Judge recommends in favor of Discovery in ‘Johnstons’ lawsuit

More news has emerged in the legal dispute between Encino-based LMNO Productions and Discovery Communications. A magistrate judge in Los Angeles has issued a recommendation that LMNO, which has produced ...
December 12, 2016

More news has emerged in the legal dispute between Encino-based LMNO Productions and Discovery Communications. A magistrate judge in Los Angeles has issued a recommendation that LMNO, which has produced numerous reality shows for the cable group, hand over footage and materials for the second season of 7 Little Johnstons, produced for its TLC net.

The 13-page decision from U.S. Magistrate Judge Steve Kim, issued Dec. 9, recommends that U.S. district judge John Kronstadt issue a writ of possession for all materials to be returned to Discovery, and also states that in issuing that writ, “the court may also issue an order ‘directing the defendant to transfer possession of the property to the plaintiff’ or be held in contempt of court.”

Kronstadt had earlier turned down Discovery’s appeal to have the content transferred to its possession, while requesting a recommendation on the situation.

As part of the process, LMNO will have the opportunity to file a response, then Discovery will file a response to that. Until then, the District Court judge is expected to hold off on making a final ruling about the footage.

WRITTEN TASK 1:
In the article about the Discovery lawsuit, shorten the paragraph that begins "The 13-page decision from" into a brief bulleted list that keeps its main facts.
WRITTEN TASK 2:
According to the article about the Discovery lawsuit, which show's second-season footage is LMNO being asked to hand over?
WRITTEN TASK 3:
Write the next part of the article about the Discovery lawsuit, starting right after its final sentence.

(Part of a data file)
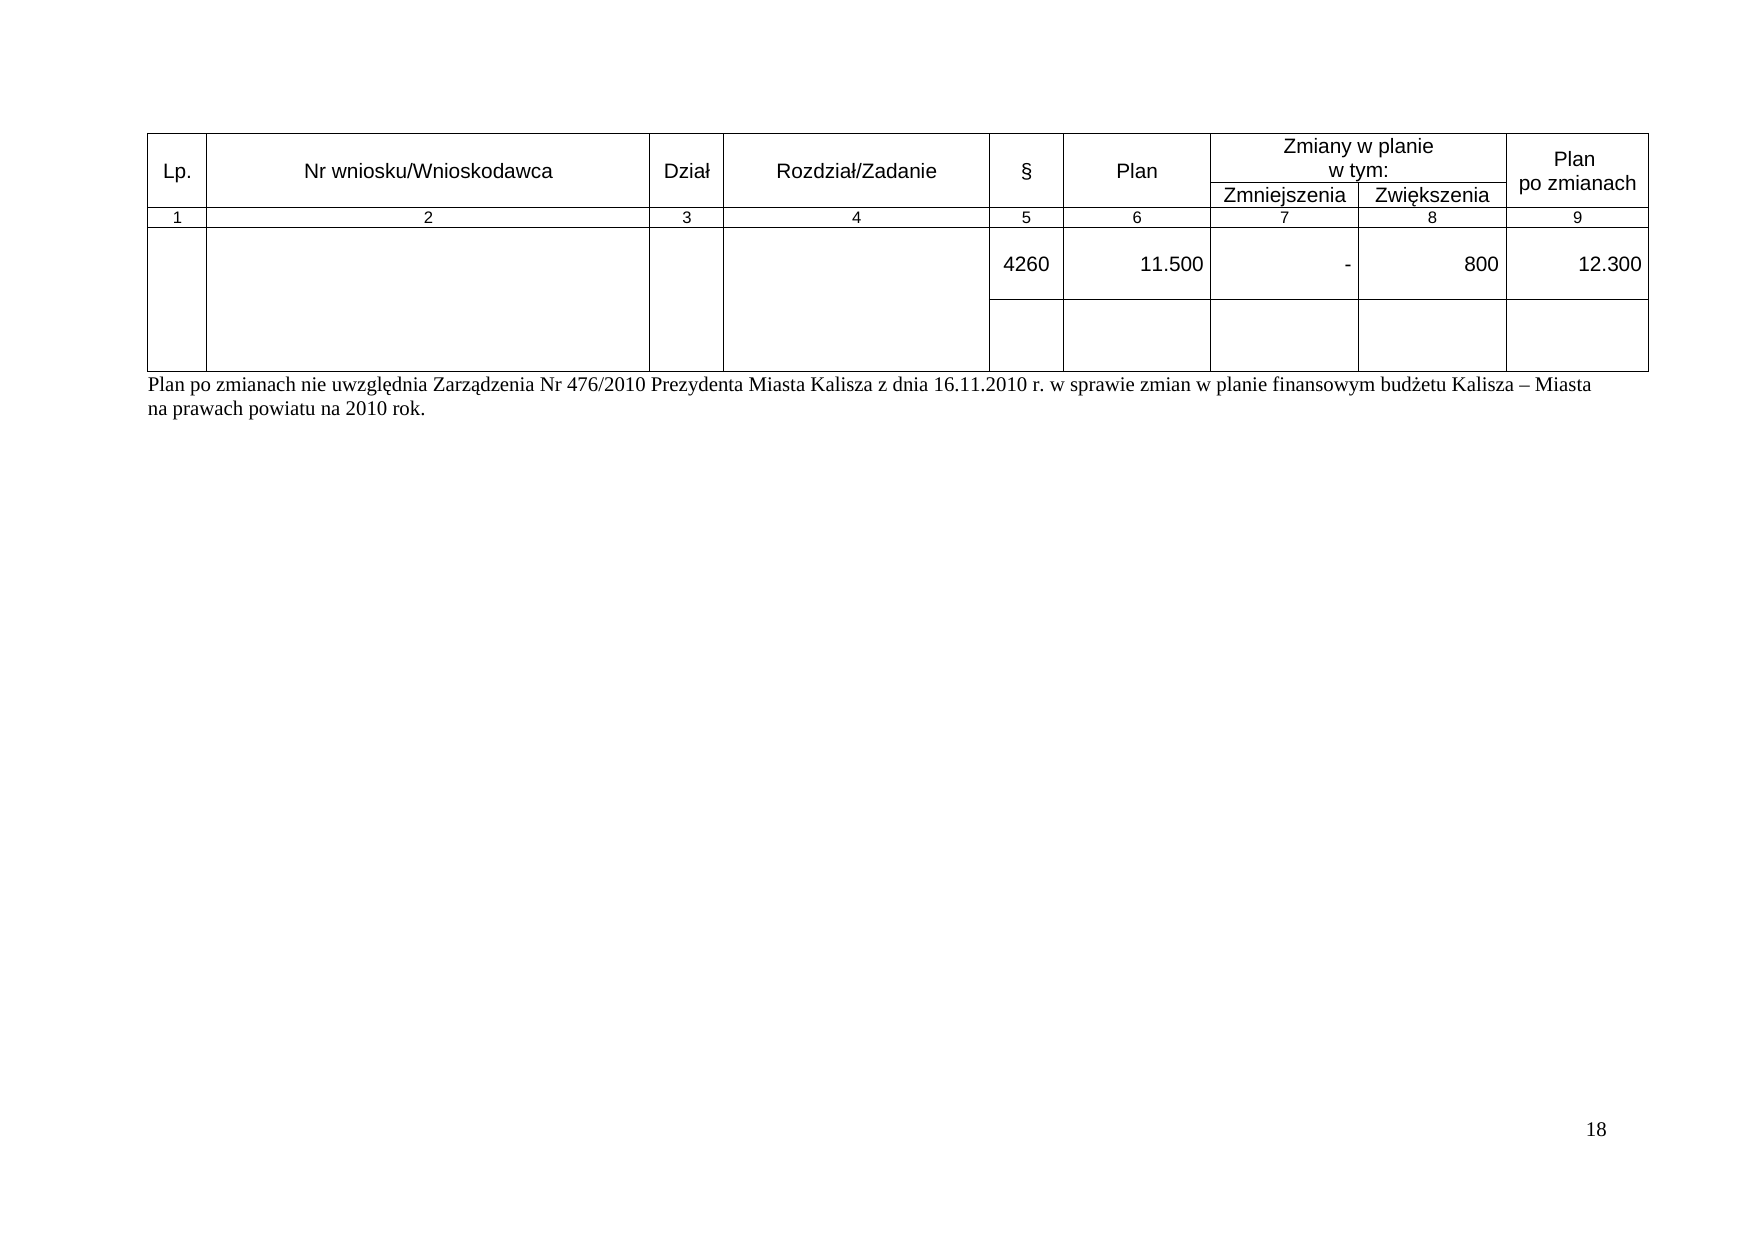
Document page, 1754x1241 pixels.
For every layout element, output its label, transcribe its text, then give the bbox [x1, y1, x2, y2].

table_cell 7 [1211, 208, 1358, 227]
table_cell [207, 299, 649, 371]
table_header Nr wniosku/Wnioskodawca [207, 134, 649, 207]
table_cell [1064, 300, 1210, 371]
table_cell Zmniejszenia [1211, 183, 1358, 207]
table_cell 1 [148, 208, 206, 227]
table_cell [1507, 300, 1648, 371]
table_header § [990, 134, 1063, 207]
table_cell [1359, 300, 1506, 371]
table_cell [207, 228, 649, 299]
table_cell [1211, 300, 1358, 371]
text Plan po zmianach nie uwzględnia Zarządzenia Nr 476/2010 Prezydenta Miasta Kalisza z dnia 16.11.2010 r. w sprawie zmian w planie finansowym budżetu Kalisza – Miasta na prawach powiatu na 2010 rok. [148, 372, 1606, 420]
table_cell [990, 300, 1063, 371]
table_cell [724, 228, 989, 299]
table_cell [650, 228, 723, 299]
table_cell 9 [1507, 208, 1648, 227]
table_cell Zwiększenia [1359, 183, 1506, 207]
table_cell 12.300 [1507, 228, 1648, 299]
table_header Zmiany w planie w tym: [1211, 134, 1506, 182]
table_cell - [1211, 228, 1358, 299]
table_header Lp. [148, 134, 206, 207]
table_cell [724, 299, 989, 371]
table_header Plan [1064, 134, 1210, 207]
table_cell [148, 299, 206, 371]
table_cell 6 [1064, 208, 1210, 227]
table_header Plan po zmianach [1507, 134, 1648, 207]
table_cell 800 [1359, 228, 1506, 299]
table_cell 8 [1359, 208, 1506, 227]
table_header Rozdział/Zadanie [724, 134, 989, 207]
table_header Dział [650, 134, 723, 207]
table_cell [148, 228, 206, 299]
table_cell 2 [207, 208, 649, 227]
table_cell 4260 [990, 228, 1063, 299]
table_cell 11.500 [1064, 228, 1210, 299]
table_cell 5 [990, 208, 1063, 227]
table_cell 3 [650, 208, 723, 227]
table_cell [650, 299, 723, 371]
table_cell 4 [724, 208, 989, 227]
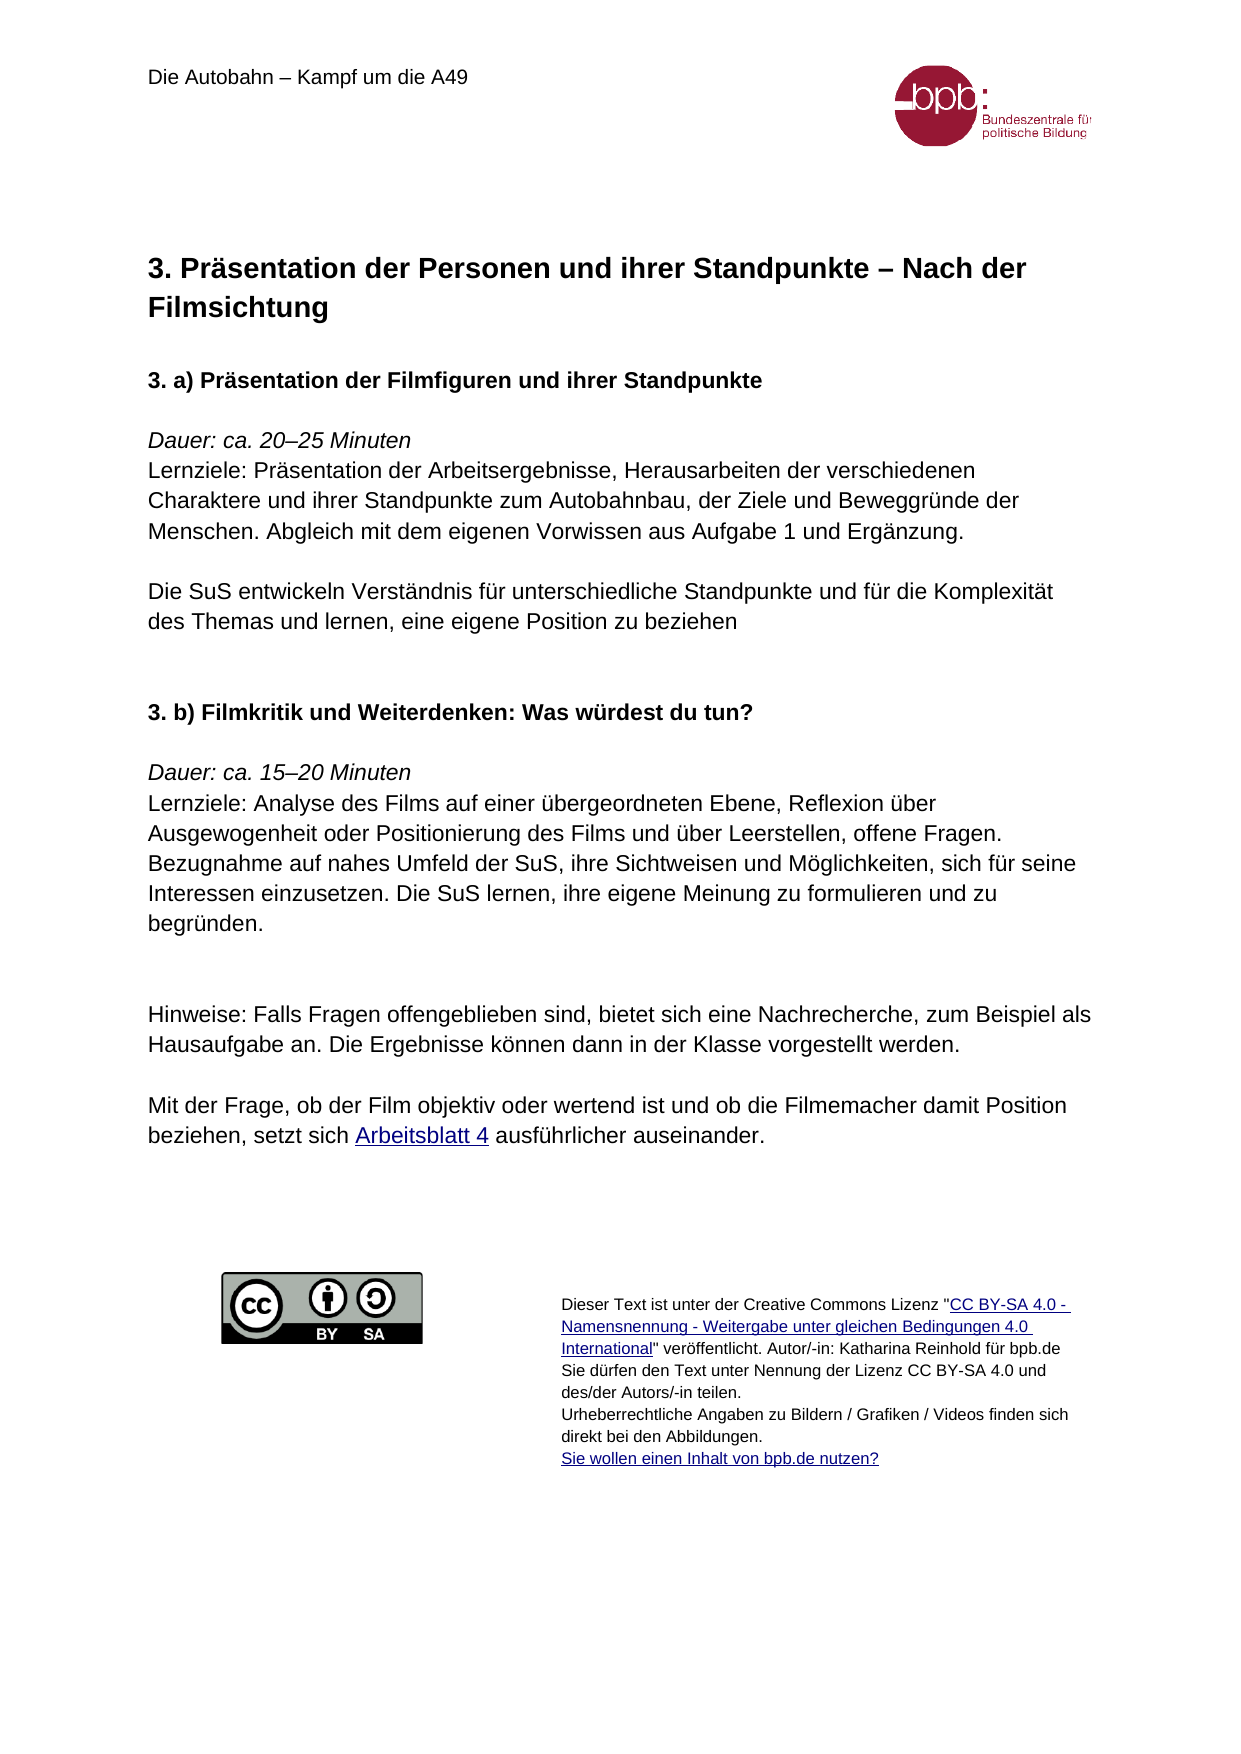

RIGHT ANSWER 1:
- U.S. Magistrate Judge Steve Kim issued a 13-page decision on Dec. 9.
- It recommends that U.S. district judge John Kronstadt issue a writ of possession returning all materials to Discovery.
- It says the court may also order LMNO to transfer the property to Discovery or be held in contempt of court.

RIGHT ANSWER 2:
7 Little Johnstons

RIGHT ANSWER 3:
The contractual dispute over the show started in June when Discovery terminated contracts with the prodco on six series, including 7 Little Johnstons (pictured). The ensuing legal battle started off with a US$7 million lawsuit filed by LMNO, accusing Discovery of copyright infringement, breach of contract and attempting to “steal” the aforementioned titles by creating unauthorized derivative works. Discovery countersued, claiming that LMNO overstated production budgets in order to get the company to foot the entire bill for both fully commissioned programs and copros for which the two parties agreed to split costs and rights.

On Sept. 8, Discovery’s filed the ownership writ, after having paid out US$2 million to LMNO for season two of 7 Little Johnstons, according to legal documents. 

LMNO, meanwhile, refused the transfer.

In his ruling, Judge Kim wrote that LMNO’s only interest lay in being paid for the production of the show, not for ownership of any of the materials associated with the show. “Whatever LMNO may be owed and possibly awarded at judgment for its production of Season Two of 7 Little Johnstons, the end result will be the transfer of possession of the Program Materials to Discovery,” he wrote.

The judge also noted that the transfer of the materials “will not prejudice LMNO’s claims for damages or impair its asserted intellectual property rights” in the ongoing lawsuit.

The disputed materials include all source materials delivered on drives, mastercuts completed through July 2, rough, fine and locked cuts through to July 2, graphics masters, source tape logs, music cute sheets for the master cuts, EDLs for uncompleted projects, U.S. labor report for the second season, any other program materials and all cost reports until July 2.

In a written statement to realscreen, LMNO said: “We respectfully disagree with the Magistrate Judge’s recommendation to the District Court Judge — who will be making the final ruling on this issue. LMNO will file its response and objection next week, and we look forward to the District Judge’s final order.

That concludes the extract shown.